Elles sont 129 à ce jour. Elles, ce sont les entreprises de transport routier de marchandises à avoir paraphé, avec leurs représentants syndicaux ou des personnels mandatés par les grandes centrales syndicales, des accords sur la réduction du temps de travail (RTT). Environ 20 % d'entre eux ont été signés dans le cadre de la circulaire Aubry-Gayssot de juillet 1998. A l'heure où le gouvernement prépare son décret « 35 heures », la question de la validité et de la continuité de ces accords se pose. Reste que le texte gouvernemental est pour l'instant totalement muet sur ce sujet. « D'un point de vue juridique, il n'y a pas de raison pour qu'il remette en cause des dispositions contractuelles. Toutefois, cela n'interdirait pas non plus aux entreprises signataires de renégocier leurs accords », explique Philippe Choutet, délégué général de l'Union des Fédérations de Transport (UFT). « Je ne vois pas pourquoi on pénaliserait les transporteurs qui ont fait un effort avant les autres », souligne, quant à lui, Samy-Marc Saadia, de l'Inspection générale du travail des transports.

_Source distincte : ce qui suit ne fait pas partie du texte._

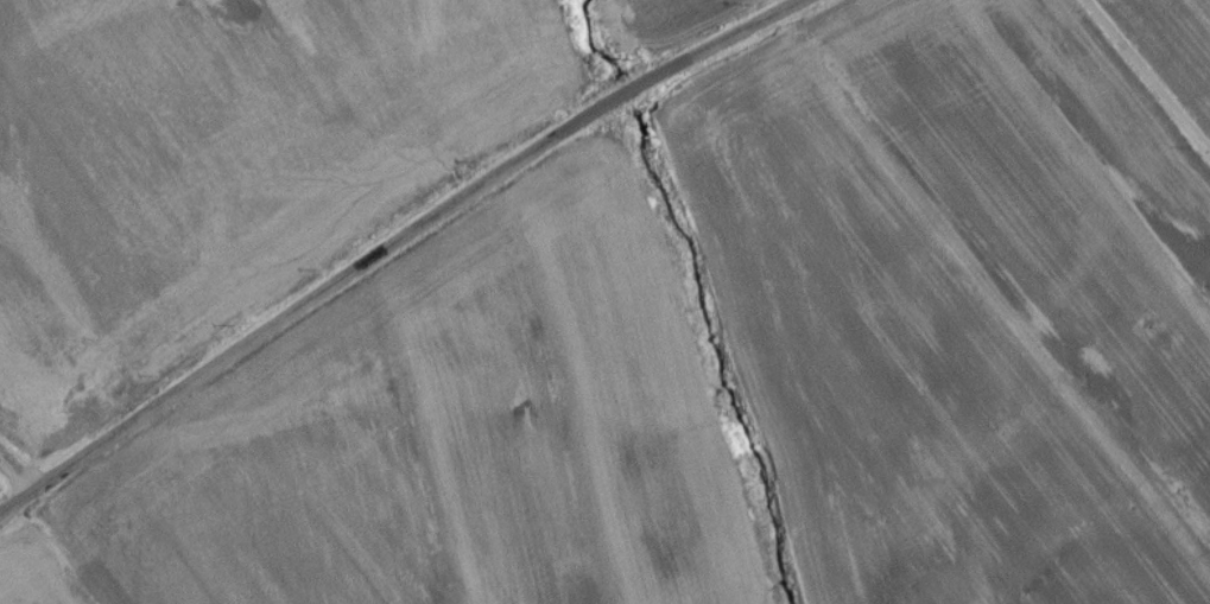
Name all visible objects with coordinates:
road: (1144, 82)
road: (401, 244)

« A la limite, lance Gilles Collyer, P-dg des Routiers Bretons, je n'exclue pas de remonter au créneau si le décret du ministère apparaît, en matière d'incitations financières, plus favorable que la circulaire Aubry-Gayssot ». Et le dirigeant malouin de souligner que les dispositions annoncées pour les « grands routiers » (220 heures par mois) sont déjà plus avantageuses que celles prévues dans son accord RTT (180 heures mensuelles).

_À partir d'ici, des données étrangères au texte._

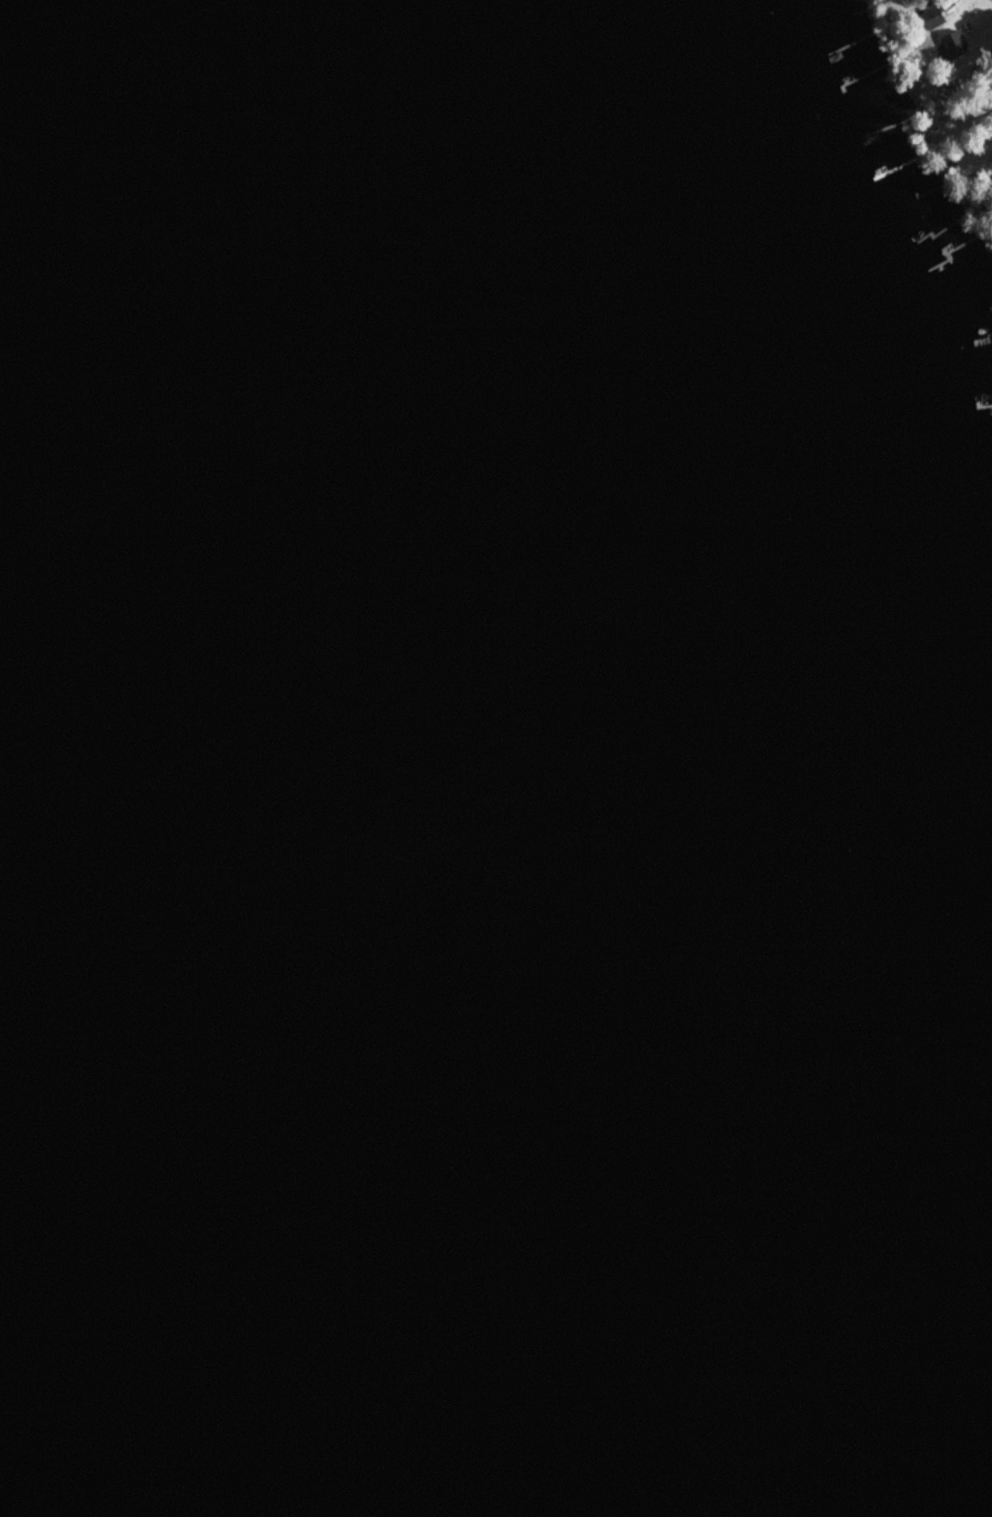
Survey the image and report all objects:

Promesses et revirements...
L'étrange méthode de M. Gayssot

Vis-à-vis des organisations professionnelles comme des syndicats de salariés, le ministre des Transports a fait montre, depuis la première mouture du projet de décret « 35 heures », d'une étrange conception de la négociation. Alors que les entreprises françaises bloquent, les 10 et 11 janvier, l'accès au territoire, la négociation entre organisations professionnelles et DTT démarre enfin (le projet de décret est connu depuis le 17 décembre !). Dans la nuit du 11 au 12 janvier, elles sont reçues par le ministre des Transports. En six heures, les représentants des employeurs obtiennent satisfaction et décident de lever les barrages. Colère des syndicats de salariés qui se sentent floués. Hostiles aux dispositions « courtes distances », ils menacent, à leur tour, de bloquer les routes le 31 janvier. Rendez-vous est pris avec eux le 12 janvier par Jean-Claude Gayssot. Lors de la discussion, le ministre passe purement et simplement sous silence les propositions faites aux organisations professionnelles. En substance, Jean-Claude Gayssot affirme n'avoir rien promis aux employeurs, notamment sur les « courtes distances ». A l'issue de la réunion, le ministre diffuse même un compte rendu officiel par lequel il renvoie à la négociation paritaire. « Pour les courtes distances, écrit-il, j'ai bien entendu le souci exprimé et notamment le fait que, derrière cette désignation, il y avait des pratiques et des métiers différents. Il faudra que les partenaires sociaux progressent enfin sur les classifications de façon à les préciser réglementairement. J'y veillerais même si cela est du ressort paritaire ». Dans sa note, le ministre réitère en revanche ses engagements sur les grands routiers (220 heures par mois, 56 heures sur une semaine isolée, 50 heures par semaine en moyenne sur un mois). Mais, il ajoute une disposition sur le double équipage (rémunération à 100 % pour l'accompagnateur) ainsi que sur le travail de nuit, renvoyé en discussions paritaires. Le 13 janvier, au lendemain de la consultation avec les syndicats, les services de Hubert du Mesnil prennent le contre-pied de leur ministre de tutelle. En réponse aux interrogations des représentants des salariés, ils indiquent que la nouvelle version du projet de décret prendra bien en compte les promesses que Jean-Claude Gayssot a engagées auprès des employeurs. De quoi s'y perdre.